Figure 14 (a) Phase concentrations for austenite and martensite constituents. (b) The primal/dual cost functions plotted against iteration number.

Figure 15 (a) A comparison between the raw spectrum, initial residual and final residual. (b) Initial and final re-scaled residuals.

5.4.2. Second case: acquisition at the interface between the matrix and transformation band

In the second case, the austenite and martensite concentrations stabilize at convergence (see Fig. 16) where the sum is well below 1 (0.6). The remaining signal after removing austenite and martensite contributions [Fig. 17(a)] still shows a pronounced angular dependency after Anscombe transformation that cannot be attributed to noise. After considering the locations of the diffraction peaks and their indexing, it is concluded that they correspond to the R phase.

Figure 16 (a) Phase concentrations for austenite and martensite. (b) Primal/dual cost functions plotted against iteration number.

Figure 17 (a) A comparison between the raw spectrum, initial residual and final residual. (b) Re-scaled residuals.

5.4.3. R-phase diffraction pattern reconstruction

The p-POD algorithm is applied to the entire set of spectra collected during scan 1. The residual (remaining signal) ρ(2θ, y) in the diffraction signal after removal of the diffraction contributions from austenite and martensite is displayed in Fig. 18(a). A POD analysis over ρ(2θ, y) shows that at least two POD modes are required to account for the remaining diffraction signal [Fig. 18(b)]. The first POD angular mode corresponds consistently to R-phase powder diffraction peaks, with features such as a double peak ( and R{112} at 2θ = 49.3° and 2θ = 49.6°, respectively) or several secondary diffraction peaks (R{202} at 2θ = 52.7° or R{222} at 2θ = 73.6°). Meanwhile, higher-order POD modes can be seen as underlying {hkl} intensity undulations due to heterogeneous R-phase detwinning at different spatial positions [Figs. 18(c)–18(d)].

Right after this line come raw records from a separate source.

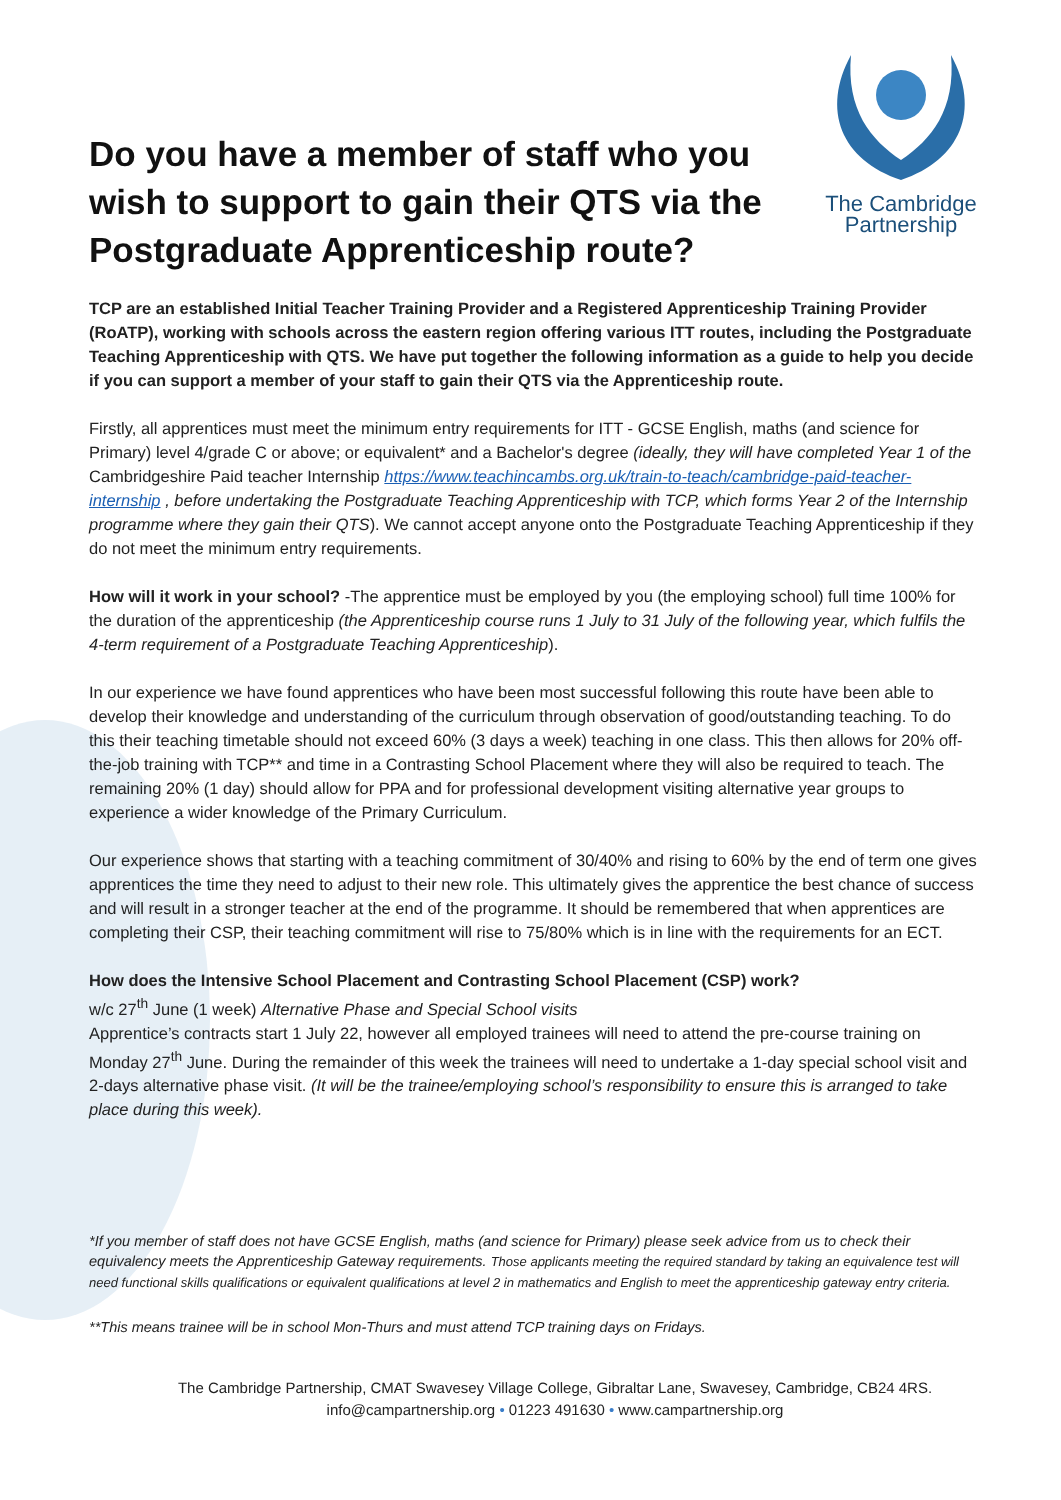Do you have a member of staff who you wish to support to gain their QTS via the Postgraduate Apprenticeship route?
The Cambridge
Partnership
TCP are an established Initial Teacher Training Provider and a Registered Apprenticeship Training Provider (RoATP), working with schools across the eastern region offering various ITT routes, including the Postgraduate Teaching Apprenticeship with QTS. We have put together the following information as a guide to help you decide if you can support a member of your staff to gain their QTS via the Apprenticeship route.
Firstly, all apprentices must meet the minimum entry requirements for ITT - GCSE English, maths (and science for Primary) level 4/grade C or above; or equivalent* and a Bachelor's degree (ideally, they will have completed Year 1 of the Cambridgeshire Paid teacher Internship https://www.teachincambs.org.uk/train-to-teach/cambridge-paid-teacher-internship , before undertaking the Postgraduate Teaching Apprenticeship with TCP, which forms Year 2 of the Internship programme where they gain their QTS). We cannot accept anyone onto the Postgraduate Teaching Apprenticeship if they do not meet the minimum entry requirements.
How will it work in your school? -The apprentice must be employed by you (the employing school) full time 100% for the duration of the apprenticeship (the Apprenticeship course runs 1 July to 31 July of the following year, which fulfils the 4-term requirement of a Postgraduate Teaching Apprenticeship).
In our experience we have found apprentices who have been most successful following this route have been able to develop their knowledge and understanding of the curriculum through observation of good/outstanding teaching. To do this their teaching timetable should not exceed 60% (3 days a week) teaching in one class. This then allows for 20% off-the-job training with TCP** and time in a Contrasting School Placement where they will also be required to teach. The remaining 20% (1 day) should allow for PPA and for professional development visiting alternative year groups to experience a wider knowledge of the Primary Curriculum.
Our experience shows that starting with a teaching commitment of 30/40% and rising to 60% by the end of term one gives apprentices the time they need to adjust to their new role. This ultimately gives the apprentice the best chance of success and will result in a stronger teacher at the end of the programme. It should be remembered that when apprentices are completing their CSP, their teaching commitment will rise to 75/80% which is in line with the requirements for an ECT.
How does the Intensive School Placement and Contrasting School Placement (CSP) work?
w/c 27<sup>th</sup> June (1 week) Alternative Phase and Special School visits
Apprentice’s contracts start 1 July 22, however all employed trainees will need to attend the pre-course training on Monday 27<sup>th</sup> June. During the remainder of this week the trainees will need to undertake a 1-day special school visit and 2-days alternative phase visit. (It will be the trainee/employing school’s responsibility to ensure this is arranged to take place during this week).
*If you member of staff does not have GCSE English, maths (and science for Primary) please seek advice from us to check their equivalency meets the Apprenticeship Gateway requirements. Those applicants meeting the required standard by taking an equivalence test will need functional skills qualifications or equivalent qualifications at level 2 in mathematics and English to meet the apprenticeship gateway entry criteria.
**This means trainee will be in school Mon-Thurs and must attend TCP training days on Fridays.
The Cambridge Partnership, CMAT Swavesey Village College, Gibraltar Lane, Swavesey, Cambridge, CB24 4RS.
info@campartnership.org • 01223 491630 • www.campartnership.org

Figure 18 POD analysis applied at ρ. (a) The residual diffraction signal after removing austenite and martensite contributions. (b) Eigenvalues of each POD mode ranked in decreasing order. (c) The first three POD angular modes. (d) The first three POD spatial modes.

Similarly to the case of martensite detwinning, it is possible to use two different R-phase diffraction patterns to take into account a preferred orientation effect [see Fig. 19(a)]. The two R-phase diffraction profiles correspond well to the theoretical R-phase diffraction peaks but with different {hkl} peak weights. With the complete diffraction pattern, the phase concentrations for each constituent as functions of the scan position are illustrated in Fig. 19(b). All concentrations are always bounded between [0, 1] and their sum never exceeds 1. At several points where the sum of the concentrations is slightly less than 1 (∼0.95), it can be inferred that detwinning introduces multiple R phases and martensite diffraction patterns (not only limited to two). Additional R-phase and martensite diffraction profiles could be further introduced to improve the phase field reconstruction, but the small signal-to-noise ratio becomes limiting.

Figure 19 (a) The diffraction patterns for austenite, R phase and martensite. Each has been offset by 200 counts for readability. (b) The phase concentration for each constituent at different spatial positions. (c) The phase concentration for A, R and M phases at different spatial positions.

Fig. 19(c) shows that the central part of the specimen has transformed into martensite almost completely, whereas the sides are composed of a mixture of A and R phases. Thus it appears that, from pure austenite, the R phase is nucleated under load, coexisting with the austenite, and these two phases eventually turn completely into martensite. This is consistent with the DSC characterization as shown in Fig. 21 (Appendix B), where A is transformed into M in a two-step process with an R phase as an intermediate phase. The thermal heterogenity during 1D tensile loading could be the reason for this appearance.